Siempre hay un antes y un después de cada acto. Siempre hay consecuencias, un precio que pagar. A veces se trata de un precio bajo, otras veces se trata de un precio relativamente alto, difícil de pagar.
En ocasiones se convierten auténticas torturas y otras en dulces condenas.
No sabría calificarlo. El saber que lo hecho puede cambiar algo no me deja dormir, no me deja pensar con claridad. Nunca creí que algo que llevara dentro de mí doliera tanto al salir. Ver a lo que puede llevar todo esto me quita el sueño. Puede que haya cosas que deberían permanecer siempre ocultas, por mucho duela, por mucho que lo queramos.

Entradas proporcionadas:
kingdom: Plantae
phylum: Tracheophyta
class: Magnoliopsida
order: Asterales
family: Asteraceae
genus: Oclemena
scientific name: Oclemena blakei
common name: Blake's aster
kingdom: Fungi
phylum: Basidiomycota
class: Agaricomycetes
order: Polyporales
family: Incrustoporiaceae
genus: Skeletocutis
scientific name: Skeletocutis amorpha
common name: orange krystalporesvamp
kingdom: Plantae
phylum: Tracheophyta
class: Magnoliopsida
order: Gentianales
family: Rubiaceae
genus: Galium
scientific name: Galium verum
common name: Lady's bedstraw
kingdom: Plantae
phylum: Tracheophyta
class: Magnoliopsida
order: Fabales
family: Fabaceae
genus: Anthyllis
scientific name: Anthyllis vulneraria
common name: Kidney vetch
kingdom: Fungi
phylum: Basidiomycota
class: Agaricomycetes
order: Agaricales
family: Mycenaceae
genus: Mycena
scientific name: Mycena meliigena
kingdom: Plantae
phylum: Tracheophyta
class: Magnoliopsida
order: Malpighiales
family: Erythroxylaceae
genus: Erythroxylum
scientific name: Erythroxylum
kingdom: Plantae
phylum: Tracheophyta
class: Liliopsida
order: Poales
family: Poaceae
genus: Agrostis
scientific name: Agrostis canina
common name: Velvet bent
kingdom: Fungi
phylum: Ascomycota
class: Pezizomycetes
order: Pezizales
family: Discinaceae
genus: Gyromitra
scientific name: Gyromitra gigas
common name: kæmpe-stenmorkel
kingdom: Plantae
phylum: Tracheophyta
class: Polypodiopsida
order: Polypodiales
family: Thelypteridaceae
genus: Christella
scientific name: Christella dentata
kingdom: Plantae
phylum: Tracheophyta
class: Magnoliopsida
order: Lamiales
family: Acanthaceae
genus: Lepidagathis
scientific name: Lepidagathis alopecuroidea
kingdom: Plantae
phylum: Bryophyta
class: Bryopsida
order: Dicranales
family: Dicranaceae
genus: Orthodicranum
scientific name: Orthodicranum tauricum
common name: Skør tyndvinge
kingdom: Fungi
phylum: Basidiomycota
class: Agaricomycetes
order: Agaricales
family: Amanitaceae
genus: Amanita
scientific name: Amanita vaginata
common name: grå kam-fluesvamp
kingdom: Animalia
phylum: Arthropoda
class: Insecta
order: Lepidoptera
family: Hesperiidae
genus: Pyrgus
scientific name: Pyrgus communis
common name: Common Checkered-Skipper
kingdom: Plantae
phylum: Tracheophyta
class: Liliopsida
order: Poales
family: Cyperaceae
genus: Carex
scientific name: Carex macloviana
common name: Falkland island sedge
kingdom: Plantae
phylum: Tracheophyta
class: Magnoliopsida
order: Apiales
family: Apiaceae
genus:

Trabajo requerido:
1. Repite sin ningún cambio el fragmento del texto sobre las consecuencias de los actos que va desde "En ocasiones se" hasta "que lo queramos.".
2. Retoma el texto sobre las consecuencias de los actos después de su última oración y continúalo.

Resultados del ejercicio:
1.
En ocasiones se convierten auténticas torturas y otras en dulces condenas.
No sabría calificarlo. El saber que lo hecho puede cambiar algo no me deja dormir, no me deja pensar con claridad. Nunca creí que algo que llevara dentro de mí doliera tanto al salir. Ver a lo que puede llevar todo esto me quita el sueño. Puede que haya cosas que deberían permanecer siempre ocultas, por mucho duela, por mucho que lo queramos.

2.
Eso es lo que nos caracteriza, lo que nos forja, lo.que nos hace ser seres únicos.
Seres incapaces de ser egoístas, incapaces de velar por ellos mismos, incapaces de quererse a ellos mismos. Se rigen por la lealtad y el respeto. Capaces de contener las mayores de las tormentas ajenas, pero incapaces de mantener a flote su propia balsa. Da igual la adversidad que se les ponga por delante, sabrán lidiar con ella.
Seres únicos, extraños que nunca actuarán en beneficio propio.